Bárcena accrued extensive experience in international organizations. She was Deputy Executive Secretary of the Economic Commission for Latin America and the Caribbean (ECLAC) earlier in her career. In this position, she has actively promoted the implementation of the Millennium Development Goals and on Financing for Sustainable Development in Latin America and the Caribbean. Within ECLAC, she also served as the Chief of the Environment and Human Settlements Division, where she focused on public policies for sustainable development with particular reference to the linkages between environment, economy and social issues.

She has acted as Coordinator of the United Nations Environment Programme (UNEP), in charge of a global programme on environmental citizenship with emphasis on the participation of civil society, as well as adviser to the Latin American and Caribbean Sustainable Development Programme in the United Nations Development Programme (UNDP).

She was the Founding Director of the Earth Council in Costa Rica until 1995. The Earth Council is a non-governmental organization in charge of the follow-up of the agreements reached in the United Nations Conference on Environment and Development (UNCED) held in Rio de Janeiro, Brazil, in 1992.

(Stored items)
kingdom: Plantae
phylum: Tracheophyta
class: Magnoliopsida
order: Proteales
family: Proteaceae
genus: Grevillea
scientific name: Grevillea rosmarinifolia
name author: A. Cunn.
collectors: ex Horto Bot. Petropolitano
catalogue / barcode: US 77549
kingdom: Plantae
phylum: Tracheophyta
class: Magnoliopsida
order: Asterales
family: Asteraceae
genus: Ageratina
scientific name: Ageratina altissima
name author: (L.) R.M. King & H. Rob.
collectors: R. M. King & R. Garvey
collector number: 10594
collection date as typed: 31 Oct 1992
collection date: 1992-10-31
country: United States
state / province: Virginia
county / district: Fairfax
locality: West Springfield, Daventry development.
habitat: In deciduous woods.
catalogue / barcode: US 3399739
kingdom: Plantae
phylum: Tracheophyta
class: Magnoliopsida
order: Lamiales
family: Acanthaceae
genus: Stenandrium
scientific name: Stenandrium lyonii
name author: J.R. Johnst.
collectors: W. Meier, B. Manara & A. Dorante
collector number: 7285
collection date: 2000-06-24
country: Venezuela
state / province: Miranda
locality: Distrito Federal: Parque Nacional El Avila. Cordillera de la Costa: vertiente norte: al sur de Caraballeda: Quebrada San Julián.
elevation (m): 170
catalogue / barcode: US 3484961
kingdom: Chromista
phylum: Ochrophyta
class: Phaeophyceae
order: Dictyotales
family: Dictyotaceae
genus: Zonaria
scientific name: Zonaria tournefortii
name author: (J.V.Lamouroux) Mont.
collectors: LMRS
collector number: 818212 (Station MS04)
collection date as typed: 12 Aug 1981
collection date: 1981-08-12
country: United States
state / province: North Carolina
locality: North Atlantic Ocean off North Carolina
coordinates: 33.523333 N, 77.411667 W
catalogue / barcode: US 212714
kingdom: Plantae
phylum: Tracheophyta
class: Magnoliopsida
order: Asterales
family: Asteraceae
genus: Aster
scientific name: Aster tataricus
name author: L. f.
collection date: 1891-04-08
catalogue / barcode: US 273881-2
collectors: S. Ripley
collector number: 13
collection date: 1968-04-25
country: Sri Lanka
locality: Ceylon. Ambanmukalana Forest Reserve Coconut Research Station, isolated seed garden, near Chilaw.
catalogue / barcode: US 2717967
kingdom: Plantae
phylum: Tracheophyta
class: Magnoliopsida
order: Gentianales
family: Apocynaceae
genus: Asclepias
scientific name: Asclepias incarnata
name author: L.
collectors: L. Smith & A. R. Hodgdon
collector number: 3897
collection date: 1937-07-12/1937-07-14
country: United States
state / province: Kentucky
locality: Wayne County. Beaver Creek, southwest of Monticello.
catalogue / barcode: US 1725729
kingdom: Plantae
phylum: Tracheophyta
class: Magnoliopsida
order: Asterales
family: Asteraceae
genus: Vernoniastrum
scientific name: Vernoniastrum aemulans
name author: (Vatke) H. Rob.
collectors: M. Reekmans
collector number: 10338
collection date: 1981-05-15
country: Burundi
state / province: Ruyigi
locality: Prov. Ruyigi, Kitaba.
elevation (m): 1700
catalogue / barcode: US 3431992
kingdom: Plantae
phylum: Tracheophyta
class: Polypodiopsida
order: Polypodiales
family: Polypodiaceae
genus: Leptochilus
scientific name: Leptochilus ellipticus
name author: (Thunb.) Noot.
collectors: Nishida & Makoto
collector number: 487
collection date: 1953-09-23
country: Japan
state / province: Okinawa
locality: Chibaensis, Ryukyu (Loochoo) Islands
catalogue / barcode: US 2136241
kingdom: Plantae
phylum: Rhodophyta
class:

- _Problem set_
1) Using the profile of Bárcena's career, explain in one to three sentences what the Earth Council was set up to do.
2) According to the profile of Bárcena's career, until what year was she Founding Director of the Earth Council?
3) Pick up the profile of Bárcena's career where it stops and write the next part.

- _The responses_
1) The Earth Council is a non-governmental organization in charge of following up on the agreements reached at the United Nations Conference on Environment and Development. That conference was held in Rio de Janeiro, Brazil, in 1992.

2) Until 1995.

3)
She collaborated in the UNCED Secretariat as Principal Officer in charge of various topics related to Agenda 21.

On 3 March 2006, United Nations Secretary-General Kofi Annan announced Bárcena's appointment as  Acting Chef de Cabinet in the Executive Office of the Secretary-General.  Her appointment took effect on 8 December 2005 after the departure of the  Deputy Secretary-General, Louise Fréchette, and Mark Malloch Brown’s assumption of his new duties as Deputy Secretary-General.

On 3 January 2007, Secretary-General Ban Ki-moon appointed Bárcena as UN Under-Secretary-General for Management. Her appointment marked the first time since 1992 that this position has not been held by a U.S. citizen.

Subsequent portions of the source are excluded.